__WHAT TO PRODUCE__: Copy the listing below line for line, leaving every character unchanged.

──────────

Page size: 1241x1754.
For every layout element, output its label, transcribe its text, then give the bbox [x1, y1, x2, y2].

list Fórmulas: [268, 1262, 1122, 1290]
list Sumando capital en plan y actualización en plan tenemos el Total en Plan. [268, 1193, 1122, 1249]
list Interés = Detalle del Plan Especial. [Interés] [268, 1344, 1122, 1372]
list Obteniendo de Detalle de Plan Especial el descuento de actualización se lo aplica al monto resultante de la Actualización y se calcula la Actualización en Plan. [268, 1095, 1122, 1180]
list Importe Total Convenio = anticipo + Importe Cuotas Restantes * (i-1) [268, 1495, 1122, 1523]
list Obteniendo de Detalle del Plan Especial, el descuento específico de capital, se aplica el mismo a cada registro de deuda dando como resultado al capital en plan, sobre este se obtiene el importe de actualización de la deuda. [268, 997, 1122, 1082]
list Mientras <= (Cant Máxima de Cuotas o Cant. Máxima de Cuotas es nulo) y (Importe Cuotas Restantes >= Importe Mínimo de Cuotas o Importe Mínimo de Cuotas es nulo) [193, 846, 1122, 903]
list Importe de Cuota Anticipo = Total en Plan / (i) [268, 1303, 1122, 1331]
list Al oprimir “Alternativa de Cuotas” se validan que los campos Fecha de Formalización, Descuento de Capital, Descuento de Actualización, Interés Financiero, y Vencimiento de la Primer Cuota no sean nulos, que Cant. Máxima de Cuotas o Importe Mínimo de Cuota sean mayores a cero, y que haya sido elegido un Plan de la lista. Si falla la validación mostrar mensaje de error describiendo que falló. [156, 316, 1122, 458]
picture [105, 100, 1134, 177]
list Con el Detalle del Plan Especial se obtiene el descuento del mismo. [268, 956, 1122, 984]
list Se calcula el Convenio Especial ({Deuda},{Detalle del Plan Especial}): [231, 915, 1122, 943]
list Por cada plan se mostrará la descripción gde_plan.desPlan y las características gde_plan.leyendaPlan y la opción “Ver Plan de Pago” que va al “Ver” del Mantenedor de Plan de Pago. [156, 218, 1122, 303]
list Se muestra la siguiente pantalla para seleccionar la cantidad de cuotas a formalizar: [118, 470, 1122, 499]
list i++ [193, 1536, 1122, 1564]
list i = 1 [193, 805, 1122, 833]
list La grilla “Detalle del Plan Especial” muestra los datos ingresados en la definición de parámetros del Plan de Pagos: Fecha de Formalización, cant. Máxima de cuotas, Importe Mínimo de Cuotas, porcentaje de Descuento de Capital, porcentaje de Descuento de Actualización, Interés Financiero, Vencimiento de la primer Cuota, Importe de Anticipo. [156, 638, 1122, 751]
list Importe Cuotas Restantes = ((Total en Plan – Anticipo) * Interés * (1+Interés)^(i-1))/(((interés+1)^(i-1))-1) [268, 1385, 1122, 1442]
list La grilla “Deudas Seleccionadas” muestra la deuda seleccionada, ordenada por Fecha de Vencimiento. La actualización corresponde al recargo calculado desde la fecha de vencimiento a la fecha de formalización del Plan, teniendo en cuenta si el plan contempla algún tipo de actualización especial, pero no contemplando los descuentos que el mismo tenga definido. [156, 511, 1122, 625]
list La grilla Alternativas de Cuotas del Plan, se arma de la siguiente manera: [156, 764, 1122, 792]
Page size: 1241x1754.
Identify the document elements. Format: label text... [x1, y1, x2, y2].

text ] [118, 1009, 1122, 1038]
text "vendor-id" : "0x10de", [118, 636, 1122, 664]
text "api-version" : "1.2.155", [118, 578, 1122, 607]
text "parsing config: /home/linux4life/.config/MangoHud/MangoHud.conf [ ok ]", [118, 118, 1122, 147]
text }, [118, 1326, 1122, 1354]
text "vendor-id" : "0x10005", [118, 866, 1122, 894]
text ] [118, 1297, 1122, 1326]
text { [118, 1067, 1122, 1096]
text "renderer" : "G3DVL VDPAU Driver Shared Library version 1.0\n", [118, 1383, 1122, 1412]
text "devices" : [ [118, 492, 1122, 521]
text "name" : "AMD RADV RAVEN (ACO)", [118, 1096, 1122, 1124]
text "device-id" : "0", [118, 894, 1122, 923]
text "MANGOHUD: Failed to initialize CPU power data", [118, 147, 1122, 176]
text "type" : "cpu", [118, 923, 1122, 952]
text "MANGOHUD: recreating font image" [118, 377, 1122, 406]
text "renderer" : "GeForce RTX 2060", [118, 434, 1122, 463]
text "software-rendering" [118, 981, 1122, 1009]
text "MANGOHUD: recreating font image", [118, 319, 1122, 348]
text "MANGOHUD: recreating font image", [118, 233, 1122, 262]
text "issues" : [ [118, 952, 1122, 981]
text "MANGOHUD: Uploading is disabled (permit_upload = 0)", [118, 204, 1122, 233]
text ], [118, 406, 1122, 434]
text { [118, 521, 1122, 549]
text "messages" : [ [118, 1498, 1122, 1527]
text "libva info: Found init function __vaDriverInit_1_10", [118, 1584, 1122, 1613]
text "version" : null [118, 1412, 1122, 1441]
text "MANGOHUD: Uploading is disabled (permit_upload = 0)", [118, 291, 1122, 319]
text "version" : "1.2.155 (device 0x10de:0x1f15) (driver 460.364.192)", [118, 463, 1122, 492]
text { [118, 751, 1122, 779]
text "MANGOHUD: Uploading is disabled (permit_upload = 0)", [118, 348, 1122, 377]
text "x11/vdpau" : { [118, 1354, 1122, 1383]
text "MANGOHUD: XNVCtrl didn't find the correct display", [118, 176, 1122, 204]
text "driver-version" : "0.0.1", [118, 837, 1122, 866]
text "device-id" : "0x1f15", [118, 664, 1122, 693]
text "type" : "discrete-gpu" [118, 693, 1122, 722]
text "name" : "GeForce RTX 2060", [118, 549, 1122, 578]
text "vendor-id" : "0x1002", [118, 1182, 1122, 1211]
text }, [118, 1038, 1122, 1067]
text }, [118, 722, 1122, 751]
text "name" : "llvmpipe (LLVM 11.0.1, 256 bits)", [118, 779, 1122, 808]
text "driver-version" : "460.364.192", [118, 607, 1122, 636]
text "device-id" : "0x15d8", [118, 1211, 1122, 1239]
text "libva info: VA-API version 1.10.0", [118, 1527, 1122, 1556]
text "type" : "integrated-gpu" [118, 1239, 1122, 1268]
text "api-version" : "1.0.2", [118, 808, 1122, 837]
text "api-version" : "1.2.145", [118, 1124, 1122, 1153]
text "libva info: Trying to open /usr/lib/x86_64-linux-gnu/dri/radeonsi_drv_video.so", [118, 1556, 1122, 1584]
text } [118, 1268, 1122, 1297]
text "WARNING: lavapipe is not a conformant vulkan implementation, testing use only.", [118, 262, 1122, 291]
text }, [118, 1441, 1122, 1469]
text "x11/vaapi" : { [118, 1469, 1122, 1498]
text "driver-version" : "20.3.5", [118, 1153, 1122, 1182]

──────────

__CORRECT OUTPUT__:
Page size: 1241x1754.
For every layout element, output its label, transcribe its text, then give the bbox [x1, y1, x2, y2].

list Fórmulas: [268, 1262, 1122, 1290]
list Sumando capital en plan y actualización en plan tenemos el Total en Plan. [268, 1193, 1122, 1249]
list Interés = Detalle del Plan Especial. [Interés] [268, 1344, 1122, 1372]
list Obteniendo de Detalle de Plan Especial el descuento de actualización se lo aplica al monto resultante de la Actualización y se calcula la Actualización en Plan. [268, 1095, 1122, 1180]
list Importe Total Convenio = anticipo + Importe Cuotas Restantes * (i-1) [268, 1495, 1122, 1523]
list Obteniendo de Detalle del Plan Especial, el descuento específico de capital, se aplica el mismo a cada registro de deuda dando como resultado al capital en plan, sobre este se obtiene el importe de actualización de la deuda. [268, 997, 1122, 1082]
list Mientras <= (Cant Máxima de Cuotas o Cant. Máxima de Cuotas es nulo) y (Importe Cuotas Restantes >= Importe Mínimo de Cuotas o Importe Mínimo de Cuotas es nulo) [193, 846, 1122, 903]
list Importe de Cuota Anticipo = Total en Plan / (i) [268, 1303, 1122, 1331]
list Al oprimir “Alternativa de Cuotas” se validan que los campos Fecha de Formalización, Descuento de Capital, Descuento de Actualización, Interés Financiero, y Vencimiento de la Primer Cuota no sean nulos, que Cant. Máxima de Cuotas o Importe Mínimo de Cuota sean mayores a cero, y que haya sido elegido un Plan de la lista. Si falla la validación mostrar mensaje de error describiendo que falló. [156, 316, 1122, 458]
picture [105, 100, 1134, 177]
list Con el Detalle del Plan Especial se obtiene el descuento del mismo. [268, 956, 1122, 984]
list Se calcula el Convenio Especial ({Deuda},{Detalle del Plan Especial}): [231, 915, 1122, 943]
list Por cada plan se mostrará la descripción gde_plan.desPlan y las características gde_plan.leyendaPlan y la opción “Ver Plan de Pago” que va al “Ver” del Mantenedor de Plan de Pago. [156, 218, 1122, 303]
list Se muestra la siguiente pantalla para seleccionar la cantidad de cuotas a formalizar: [118, 470, 1122, 499]
list i++ [193, 1536, 1122, 1564]
list i = 1 [193, 805, 1122, 833]
list La grilla “Detalle del Plan Especial” muestra los datos ingresados en la definición de parámetros del Plan de Pagos: Fecha de Formalización, cant. Máxima de cuotas, Importe Mínimo de Cuotas, porcentaje de Descuento de Capital, porcentaje de Descuento de Actualización, Interés Financiero, Vencimiento de la primer Cuota, Importe de Anticipo. [156, 638, 1122, 751]
list Importe Cuotas Restantes = ((Total en Plan – Anticipo) * Interés * (1+Interés)^(i-1))/(((interés+1)^(i-1))-1) [268, 1385, 1122, 1442]
list La grilla “Deudas Seleccionadas” muestra la deuda seleccionada, ordenada por Fecha de Vencimiento. La actualización corresponde al recargo calculado desde la fecha de vencimiento a la fecha de formalización del Plan, teniendo en cuenta si el plan contempla algún tipo de actualización especial, pero no contemplando los descuentos que el mismo tenga definido. [156, 511, 1122, 625]
list La grilla Alternativas de Cuotas del Plan, se arma de la siguiente manera: [156, 764, 1122, 792]
Page size: 1241x1754.
Identify the document elements. Format: label text... [x1, y1, x2, y2].

text ] [118, 1009, 1122, 1038]
text "vendor-id" : "0x10de", [118, 636, 1122, 664]
text "api-version" : "1.2.155", [118, 578, 1122, 607]
text "parsing config: /home/linux4life/.config/MangoHud/MangoHud.conf [ ok ]", [118, 118, 1122, 147]
text }, [118, 1326, 1122, 1354]
text "vendor-id" : "0x10005", [118, 866, 1122, 894]
text ] [118, 1297, 1122, 1326]
text { [118, 1067, 1122, 1096]
text "renderer" : "G3DVL VDPAU Driver Shared Library version 1.0\n", [118, 1383, 1122, 1412]
text "devices" : [ [118, 492, 1122, 521]
text "name" : "AMD RADV RAVEN (ACO)", [118, 1096, 1122, 1124]
text "device-id" : "0", [118, 894, 1122, 923]
text "MANGOHUD: Failed to initialize CPU power data", [118, 147, 1122, 176]
text "type" : "cpu", [118, 923, 1122, 952]
text "MANGOHUD: recreating font image" [118, 377, 1122, 406]
text "renderer" : "GeForce RTX 2060", [118, 434, 1122, 463]
text "software-rendering" [118, 981, 1122, 1009]
text "MANGOHUD: recreating font image", [118, 319, 1122, 348]
text "MANGOHUD: recreating font image", [118, 233, 1122, 262]
text "issues" : [ [118, 952, 1122, 981]
text "MANGOHUD: Uploading is disabled (permit_upload = 0)", [118, 204, 1122, 233]
text ], [118, 406, 1122, 434]
text { [118, 521, 1122, 549]
text "messages" : [ [118, 1498, 1122, 1527]
text "libva info: Found init function __vaDriverInit_1_10", [118, 1584, 1122, 1613]
text "version" : null [118, 1412, 1122, 1441]
text "MANGOHUD: Uploading is disabled (permit_upload = 0)", [118, 291, 1122, 319]
text "version" : "1.2.155 (device 0x10de:0x1f15) (driver 460.364.192)", [118, 463, 1122, 492]
text { [118, 751, 1122, 779]
text "MANGOHUD: Uploading is disabled (permit_upload = 0)", [118, 348, 1122, 377]
text "x11/vdpau" : { [118, 1354, 1122, 1383]
text "MANGOHUD: XNVCtrl didn't find the correct display", [118, 176, 1122, 204]
text "driver-version" : "0.0.1", [118, 837, 1122, 866]
text "device-id" : "0x1f15", [118, 664, 1122, 693]
text "type" : "discrete-gpu" [118, 693, 1122, 722]
text "name" : "GeForce RTX 2060", [118, 549, 1122, 578]
text "vendor-id" : "0x1002", [118, 1182, 1122, 1211]
text }, [118, 1038, 1122, 1067]
text }, [118, 722, 1122, 751]
text "name" : "llvmpipe (LLVM 11.0.1, 256 bits)", [118, 779, 1122, 808]
text "driver-version" : "460.364.192", [118, 607, 1122, 636]
text "device-id" : "0x15d8", [118, 1211, 1122, 1239]
text "libva info: VA-API version 1.10.0", [118, 1527, 1122, 1556]
text "type" : "integrated-gpu" [118, 1239, 1122, 1268]
text "api-version" : "1.0.2", [118, 808, 1122, 837]
text "api-version" : "1.2.145", [118, 1124, 1122, 1153]
text "libva info: Trying to open /usr/lib/x86_64-linux-gnu/dri/radeonsi_drv_video.so", [118, 1556, 1122, 1584]
text } [118, 1268, 1122, 1297]
text "WARNING: lavapipe is not a conformant vulkan implementation, testing use only.", [118, 262, 1122, 291]
text }, [118, 1441, 1122, 1469]
text "x11/vaapi" : { [118, 1469, 1122, 1498]
text "driver-version" : "20.3.5", [118, 1153, 1122, 1182]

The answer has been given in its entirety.